Three United Nations peacekeepers were on Sunday seriously injured in a rocket attack on a military base in the north of the conflict-ridden Sahel state, UN and local officials said.
Olivier Salgado, the spokesman for the UN’s MINUSMA mission in Mali, said the attack took place on a base in Tessalit – in the north – which houses Malian soldiers, UN peacekeepers and French troops.
Three peacekeepers were “gravely wounded” in the attack, he added.
A Tessalit tribal leader, who declined to be named, said that the camp had come under rocket fire, hitting the barracks of peacekeepers from Chad.
“The situation is currently calm and under control,” he added.
Mali has been battling a brutal jihadist insurgency since 2012, when Islamist fighters first emerged during a rebellion by ethnic Tuareg separatists in the north.

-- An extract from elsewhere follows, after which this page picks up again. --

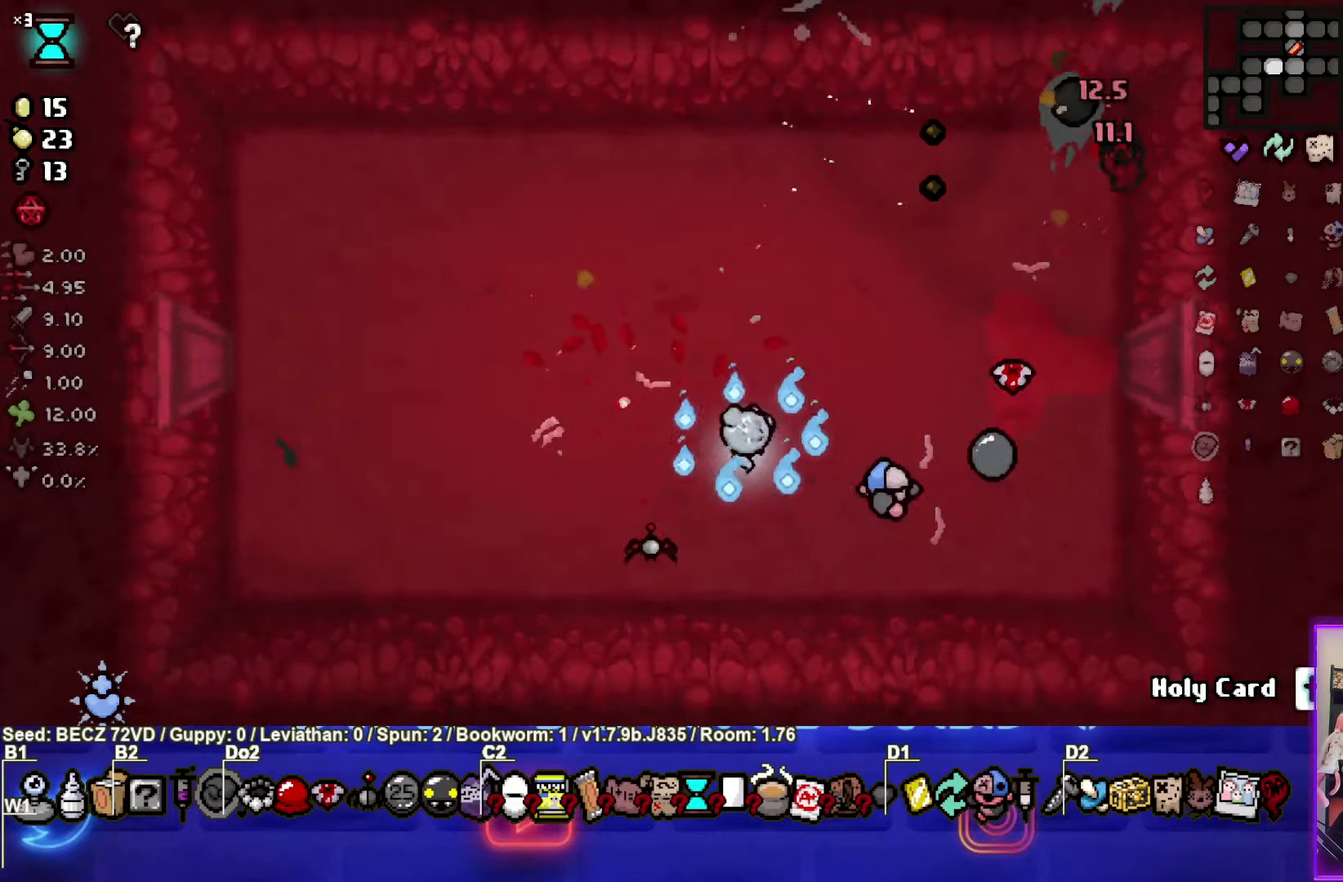
{"buttons": [], "left_stick": "down", "right_stick": "center", "events": [[67, "left_stick", "center"], [200, "left_stick", "down"]]}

France intervened to crush the rebellion, but the jihadists scattered and regrouped, taking their campaign into central Mali in 2015 and then into neighbouring Niger and Burkina Faso.
First established in 2013, the 13,000-strong MINUSMA has suffered one of the highest death tolls of any mission in UN peacekeeping history.
Over 130 of its personnel have been killed as a result of hostile acts, including six this year, according to UN statistics, out of a total of around 230 deaths since the mission began.